__Data for this task__.
=-=-=-=-=

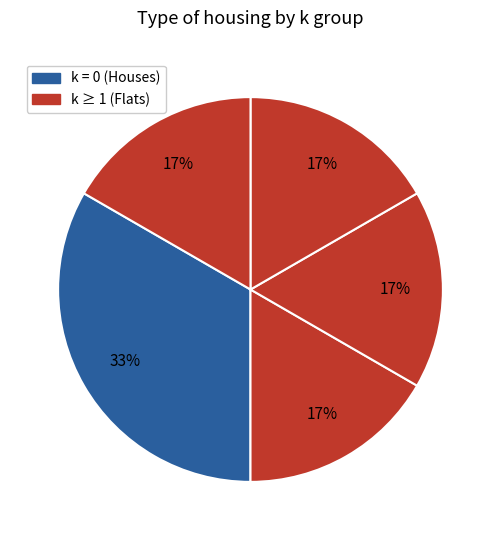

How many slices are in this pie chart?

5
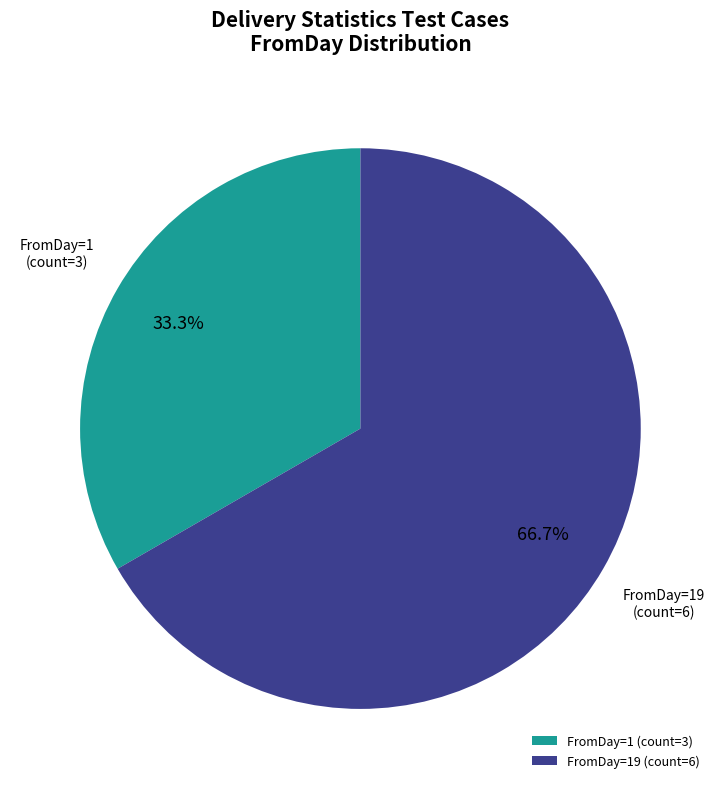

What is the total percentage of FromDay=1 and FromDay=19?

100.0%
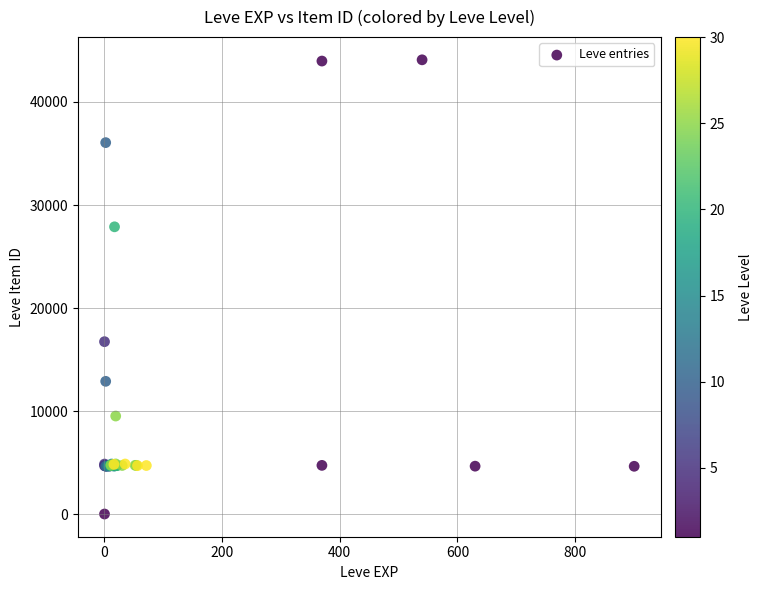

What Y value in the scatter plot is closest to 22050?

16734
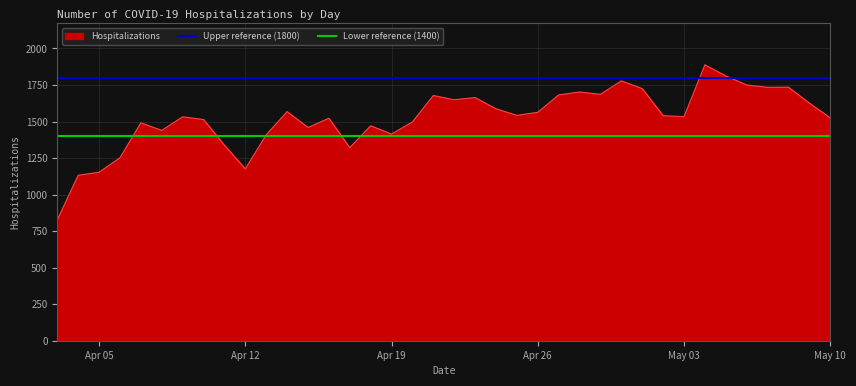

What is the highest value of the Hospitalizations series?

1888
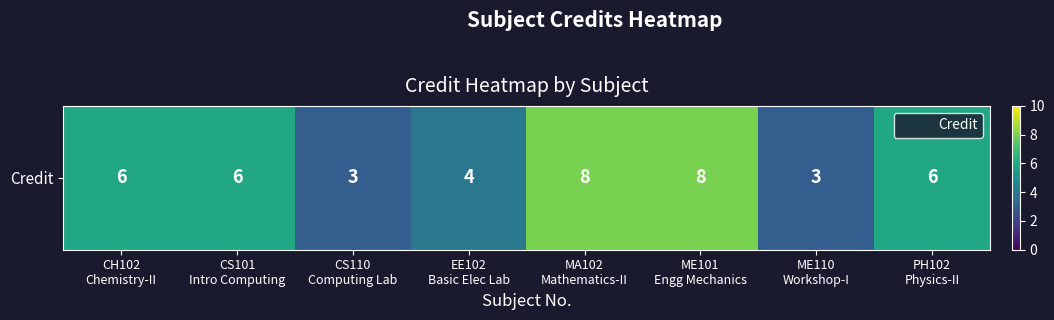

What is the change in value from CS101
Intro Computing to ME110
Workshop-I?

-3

=-=-=-=-=

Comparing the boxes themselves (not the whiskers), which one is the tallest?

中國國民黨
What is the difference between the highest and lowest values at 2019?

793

=-=-=-=-=

__Required action__.
Locate each line in the listing above that contains the string "What", matching uppercase and lowercase exactly, and copy every such line.

__Solution__.
What is the total percentage of FromDay=1 and FromDay=19?
What Y value in the scatter plot is closest to 22050?
What is the highest value of the Hospitalizations series?
What is the change in value from CS101
What is the difference between the highest and lowest values at 2019?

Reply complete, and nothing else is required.